Chart interpretation exercises:
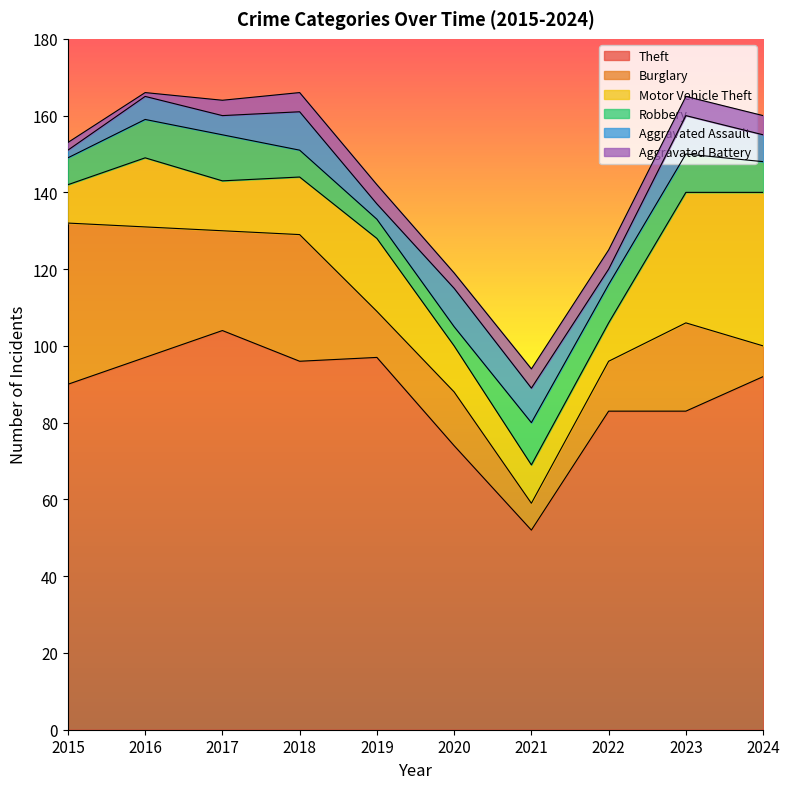

What are all the series names shown in the legend?

Theft, Burglary, Motor Vehicle Theft, Robbery, Aggravated Assault, Aggravated Battery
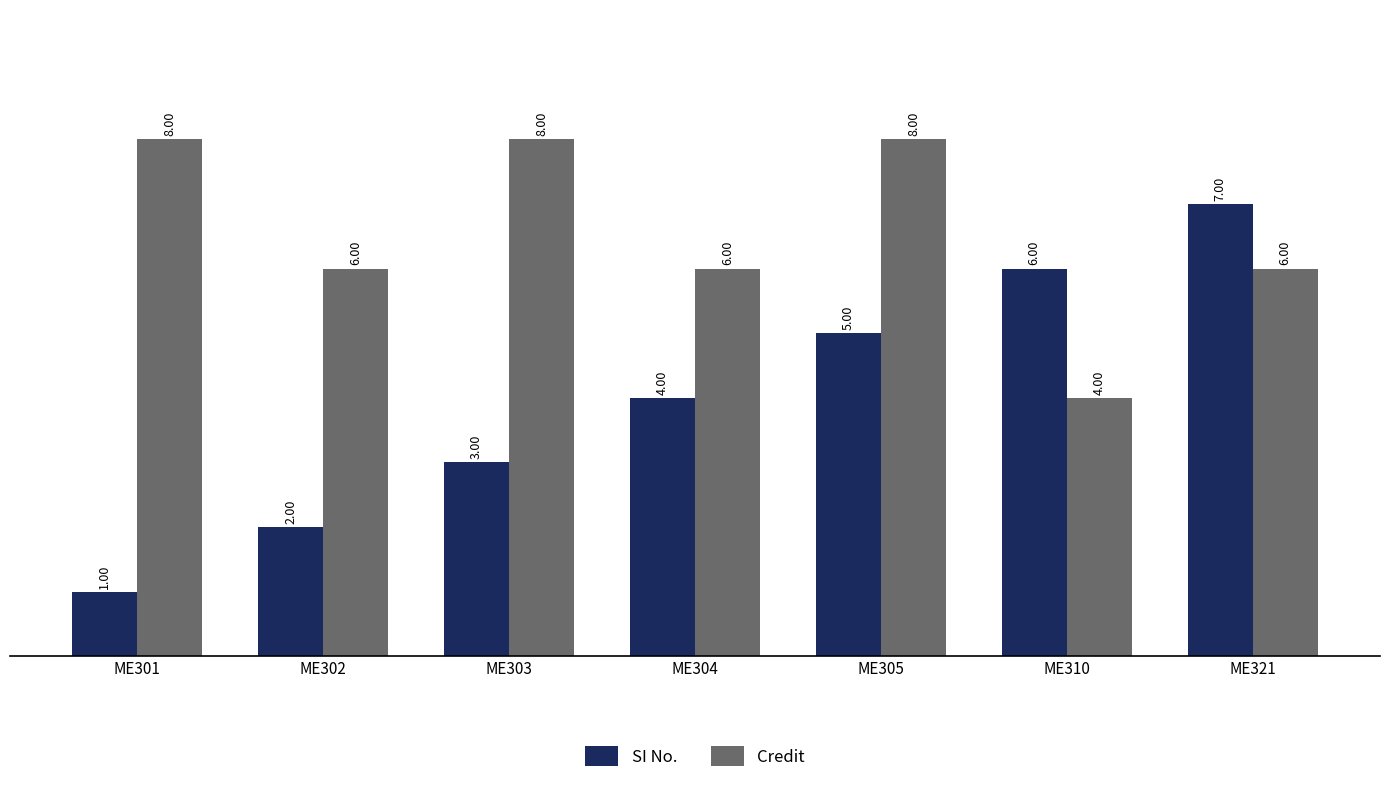

What are all the series names shown in the legend?

SI No., Credit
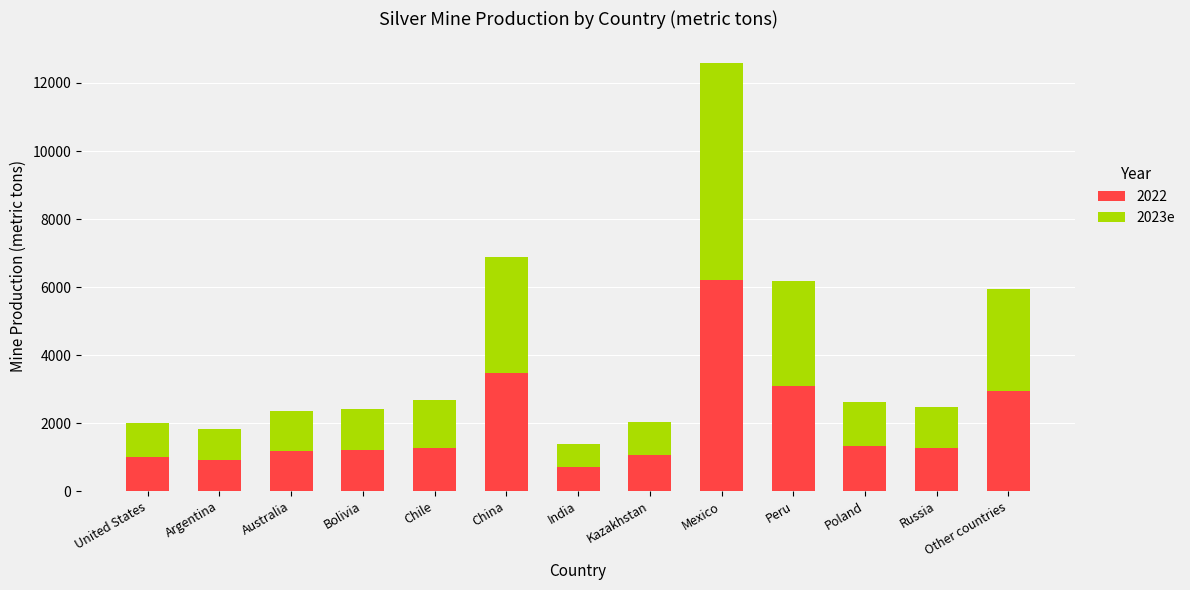

True or false: 2022 has a value of 328 at Australia.

False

# [Task goal]
Please reproduce the text of all the items above word for word, omitting the pictures.

# [Exercise result]
What are all the series names shown in the legend?

Theft, Burglary, Motor Vehicle Theft, Robbery, Aggravated Assault, Aggravated Battery

What are all the series names shown in the legend?

SI No., Credit

True or false: 2022 has a value of 328 at Australia.

False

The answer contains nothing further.